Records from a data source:
* * * * * * * * *

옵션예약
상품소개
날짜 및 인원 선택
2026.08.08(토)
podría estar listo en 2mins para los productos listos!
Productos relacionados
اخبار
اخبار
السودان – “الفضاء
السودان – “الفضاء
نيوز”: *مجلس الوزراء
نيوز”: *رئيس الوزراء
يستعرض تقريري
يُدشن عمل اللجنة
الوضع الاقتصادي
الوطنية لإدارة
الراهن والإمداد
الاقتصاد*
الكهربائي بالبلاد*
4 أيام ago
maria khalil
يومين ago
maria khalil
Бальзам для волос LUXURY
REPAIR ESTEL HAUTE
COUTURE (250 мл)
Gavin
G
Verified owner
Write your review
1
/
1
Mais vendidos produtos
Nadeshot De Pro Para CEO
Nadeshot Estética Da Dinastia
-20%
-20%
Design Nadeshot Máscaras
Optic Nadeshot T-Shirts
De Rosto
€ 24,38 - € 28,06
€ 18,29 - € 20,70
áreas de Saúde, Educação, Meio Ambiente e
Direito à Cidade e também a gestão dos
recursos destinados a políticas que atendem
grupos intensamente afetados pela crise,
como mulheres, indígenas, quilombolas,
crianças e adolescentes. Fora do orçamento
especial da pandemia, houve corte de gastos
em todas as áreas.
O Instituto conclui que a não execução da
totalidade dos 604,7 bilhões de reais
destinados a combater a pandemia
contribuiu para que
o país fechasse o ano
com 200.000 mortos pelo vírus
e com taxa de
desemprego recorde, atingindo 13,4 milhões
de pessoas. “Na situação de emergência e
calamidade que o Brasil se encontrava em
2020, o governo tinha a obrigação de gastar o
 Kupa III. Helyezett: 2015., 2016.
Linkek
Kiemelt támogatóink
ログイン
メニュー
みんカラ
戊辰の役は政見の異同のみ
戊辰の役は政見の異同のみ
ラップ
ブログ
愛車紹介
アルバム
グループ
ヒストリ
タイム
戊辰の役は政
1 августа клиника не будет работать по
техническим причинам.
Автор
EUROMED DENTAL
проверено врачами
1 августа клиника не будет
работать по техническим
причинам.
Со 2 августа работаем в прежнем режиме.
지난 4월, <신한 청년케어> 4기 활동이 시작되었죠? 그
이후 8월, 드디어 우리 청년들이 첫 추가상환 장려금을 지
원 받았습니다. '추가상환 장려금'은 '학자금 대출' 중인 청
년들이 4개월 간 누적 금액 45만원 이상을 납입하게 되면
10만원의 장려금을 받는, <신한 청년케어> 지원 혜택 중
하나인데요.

* * * * * * * * *

Your answer must be a single number: the count of lines above that hold the word "추가상환".

Answer area: 2